Бородач высвободился из-под его руки, сдернул с седой головы мохнатую пыжиковую шапку и, по-старомодному торжественно поклонившись старшему помощнику, прогудел густым, хриплым басом:

— Здравствуйте вам. С благополучным прибытием, значит…

— Петрович?!

— Здравствуй, Олеша. Здравствуй, сынок… — и старый боцман Котлов широко распахнул свои медвежьи объятия.

* * *

Двое суток простоял «Коммунар» в затишке за мысом Русский Заворот, пережидая пока утихнет шторм, и все это время Василий Петрович Котлов провел на судне, а точнее — в каюте старшего штурмана Маркевича. Отстояв вахту, сюда же приходили старший машинист Закимовский, и только ночь на несколько часов прерывала их бесконечные разговоры. Стиралось представление о времени. Не все ли равно темная ночь сейчас мили день, стылый ли зимний ветер стонет за круглыми стеклами иллюминатора или широколистые тропические пальмы дремотно нашептывают на недалеком таинственном берегу? Всем троим начинало казаться, что вовсе не на «Коммунаре» они, не в трудные дни войны отстаиваются у берегов заброшенного далеко на север острова Колгуев, а опять, как и десять с лишним лет назад, на борту «Володарского», где служит молоденький матрос Алешка Маркевич, «бог палубы» боцман Котлов и задиристый, занозистый машинист Золотце-Закимовский.

И только глубокие, горькие складки на щеках, возле рта, у Маркевича, иссеченное морщинами лицо Закимовского да седая, как снег, голова Петровича напоминали о минувших годах, которые — не вернуть…

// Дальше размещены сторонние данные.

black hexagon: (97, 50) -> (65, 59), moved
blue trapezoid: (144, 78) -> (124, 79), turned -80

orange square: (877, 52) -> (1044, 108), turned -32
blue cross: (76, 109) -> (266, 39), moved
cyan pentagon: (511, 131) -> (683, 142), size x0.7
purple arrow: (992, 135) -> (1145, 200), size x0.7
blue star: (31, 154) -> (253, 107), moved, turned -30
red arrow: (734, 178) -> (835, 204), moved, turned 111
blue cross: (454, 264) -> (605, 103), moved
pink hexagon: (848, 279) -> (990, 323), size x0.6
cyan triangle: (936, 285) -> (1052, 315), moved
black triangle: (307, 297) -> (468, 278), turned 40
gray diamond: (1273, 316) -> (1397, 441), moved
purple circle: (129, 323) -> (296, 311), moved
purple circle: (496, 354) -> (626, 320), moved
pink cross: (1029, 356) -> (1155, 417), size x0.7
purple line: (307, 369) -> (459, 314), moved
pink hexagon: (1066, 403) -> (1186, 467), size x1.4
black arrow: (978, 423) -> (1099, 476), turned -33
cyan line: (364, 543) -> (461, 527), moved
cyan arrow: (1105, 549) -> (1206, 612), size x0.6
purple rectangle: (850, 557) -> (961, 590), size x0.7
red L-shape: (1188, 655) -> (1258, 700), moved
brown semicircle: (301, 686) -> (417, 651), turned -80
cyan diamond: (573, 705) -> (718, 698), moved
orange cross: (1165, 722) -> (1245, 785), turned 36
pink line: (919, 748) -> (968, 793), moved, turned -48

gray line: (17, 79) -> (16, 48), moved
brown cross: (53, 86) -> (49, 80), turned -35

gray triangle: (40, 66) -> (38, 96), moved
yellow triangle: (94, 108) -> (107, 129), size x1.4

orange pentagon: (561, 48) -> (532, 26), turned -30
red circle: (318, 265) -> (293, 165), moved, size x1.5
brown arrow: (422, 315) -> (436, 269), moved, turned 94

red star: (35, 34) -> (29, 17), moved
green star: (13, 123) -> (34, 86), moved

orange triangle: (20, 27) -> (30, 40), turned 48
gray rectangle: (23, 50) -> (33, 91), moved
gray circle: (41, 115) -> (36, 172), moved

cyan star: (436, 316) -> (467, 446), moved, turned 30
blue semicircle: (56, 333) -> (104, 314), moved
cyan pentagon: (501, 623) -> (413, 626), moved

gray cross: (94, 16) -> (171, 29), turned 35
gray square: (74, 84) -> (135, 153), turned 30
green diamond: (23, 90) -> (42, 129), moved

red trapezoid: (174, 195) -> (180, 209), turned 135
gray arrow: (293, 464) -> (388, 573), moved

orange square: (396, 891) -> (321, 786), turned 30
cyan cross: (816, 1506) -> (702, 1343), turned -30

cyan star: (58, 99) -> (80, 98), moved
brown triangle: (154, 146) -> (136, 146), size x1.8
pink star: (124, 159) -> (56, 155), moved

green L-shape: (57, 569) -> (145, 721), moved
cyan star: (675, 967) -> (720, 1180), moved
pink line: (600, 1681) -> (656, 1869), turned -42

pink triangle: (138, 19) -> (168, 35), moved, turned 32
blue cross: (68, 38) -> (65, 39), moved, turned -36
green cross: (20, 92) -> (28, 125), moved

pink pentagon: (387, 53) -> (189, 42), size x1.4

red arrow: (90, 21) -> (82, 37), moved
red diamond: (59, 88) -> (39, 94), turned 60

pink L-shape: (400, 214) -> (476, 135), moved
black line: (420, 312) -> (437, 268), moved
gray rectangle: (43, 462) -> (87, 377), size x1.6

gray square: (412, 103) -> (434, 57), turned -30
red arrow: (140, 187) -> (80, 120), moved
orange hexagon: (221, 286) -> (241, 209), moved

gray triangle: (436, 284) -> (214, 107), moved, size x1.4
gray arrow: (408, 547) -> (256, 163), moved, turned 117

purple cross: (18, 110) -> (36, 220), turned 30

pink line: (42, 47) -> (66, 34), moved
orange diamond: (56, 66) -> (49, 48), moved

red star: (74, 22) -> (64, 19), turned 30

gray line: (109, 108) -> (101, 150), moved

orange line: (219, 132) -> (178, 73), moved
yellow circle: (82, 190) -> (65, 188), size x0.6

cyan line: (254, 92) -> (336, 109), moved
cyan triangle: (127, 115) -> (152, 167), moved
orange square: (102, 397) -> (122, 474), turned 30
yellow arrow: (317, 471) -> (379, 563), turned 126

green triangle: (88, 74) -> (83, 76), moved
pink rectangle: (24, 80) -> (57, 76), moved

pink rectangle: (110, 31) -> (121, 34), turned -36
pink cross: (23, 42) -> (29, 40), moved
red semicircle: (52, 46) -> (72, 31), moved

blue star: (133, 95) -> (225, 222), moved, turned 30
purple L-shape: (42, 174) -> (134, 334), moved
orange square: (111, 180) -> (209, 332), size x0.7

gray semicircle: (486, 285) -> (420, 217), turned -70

Постарел Василий Петрович, огрузнел, по-стариковски обмяк, хотя и чувствовались во всей фигуре его остатки былой боцманской силы и хватки. Да и то сказать, — время: восьмой десяток. А ведь как, бывало, подхватывал он на «Володарском» на могучие свои плечи десятипудовые кули с солью, как легко, словно играючи, шевелил тяжеленны и громоздкие ящики с генеральными грузами на погрузках и выгрузках. И ругался как виртуозно, если кто-нибудь из матросов пытался отлынивать от работы, «сачковать»! Драил боцман и молоденького матроса Алешку Маркевича, гонял в хвост и в гриву так, что иной раз небо казалось с овчинку. И любовь свою к морю, и верность морю передал парню на всю жизнь. Потому и глядит теперь на старпома с нескрываемой гордостью, то и дело обдавая его теплом своих глаз, и зовет не как встарь, не Олешей, не по имени-отчеству, как положено звать на судах, а любовно и ласково: сынок.